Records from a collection
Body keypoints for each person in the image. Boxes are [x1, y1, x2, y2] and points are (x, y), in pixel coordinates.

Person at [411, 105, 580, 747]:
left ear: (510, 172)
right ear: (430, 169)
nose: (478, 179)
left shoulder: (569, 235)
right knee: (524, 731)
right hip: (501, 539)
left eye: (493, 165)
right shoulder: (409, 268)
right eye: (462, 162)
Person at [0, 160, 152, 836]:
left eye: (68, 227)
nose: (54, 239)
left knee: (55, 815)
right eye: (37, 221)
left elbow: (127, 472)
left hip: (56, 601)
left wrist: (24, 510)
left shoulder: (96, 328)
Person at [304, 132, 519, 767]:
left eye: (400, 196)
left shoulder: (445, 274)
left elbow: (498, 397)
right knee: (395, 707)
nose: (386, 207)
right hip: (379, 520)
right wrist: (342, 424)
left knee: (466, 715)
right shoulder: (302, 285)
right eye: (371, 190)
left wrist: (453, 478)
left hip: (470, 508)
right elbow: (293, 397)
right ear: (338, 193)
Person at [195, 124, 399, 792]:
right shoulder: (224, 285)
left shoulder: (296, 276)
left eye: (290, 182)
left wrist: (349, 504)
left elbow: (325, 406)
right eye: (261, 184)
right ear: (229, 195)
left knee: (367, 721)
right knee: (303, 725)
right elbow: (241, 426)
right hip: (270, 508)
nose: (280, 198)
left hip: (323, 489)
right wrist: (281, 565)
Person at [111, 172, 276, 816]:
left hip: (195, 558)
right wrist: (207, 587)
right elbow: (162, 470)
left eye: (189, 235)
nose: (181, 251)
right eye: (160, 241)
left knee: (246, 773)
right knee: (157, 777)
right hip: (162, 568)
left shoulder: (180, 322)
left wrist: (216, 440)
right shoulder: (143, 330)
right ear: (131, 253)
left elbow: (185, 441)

PROBLEM DETAILS >> What you should output is every line of the records above, from the first through the line containing "left shoulder: (296, 276)", unchanged.

TASK ANSWER >>
Body keypoints for each person in the image. Boxes are [x1, y1, x2, y2] and points are (x, y), in pixel coordinates.

Person at [411, 105, 580, 747]:
left ear: (510, 172)
right ear: (430, 169)
nose: (478, 179)
left shoulder: (569, 235)
right knee: (524, 731)
right hip: (501, 539)
left eye: (493, 165)
right shoulder: (409, 268)
right eye: (462, 162)
Person at [0, 160, 152, 836]:
left eye: (68, 227)
nose: (54, 239)
left knee: (55, 815)
right eye: (37, 221)
left elbow: (127, 472)
left hip: (56, 601)
left wrist: (24, 510)
left shoulder: (96, 328)
Person at [304, 132, 519, 767]:
left eye: (400, 196)
left shoulder: (445, 274)
left elbow: (498, 397)
right knee: (395, 707)
nose: (386, 207)
right hip: (379, 520)
right wrist: (342, 424)
left knee: (466, 715)
right shoulder: (302, 285)
right eye: (371, 190)
left wrist: (453, 478)
left hip: (470, 508)
right elbow: (293, 397)
right ear: (338, 193)
Person at [195, 124, 399, 792]:
right shoulder: (224, 285)
left shoulder: (296, 276)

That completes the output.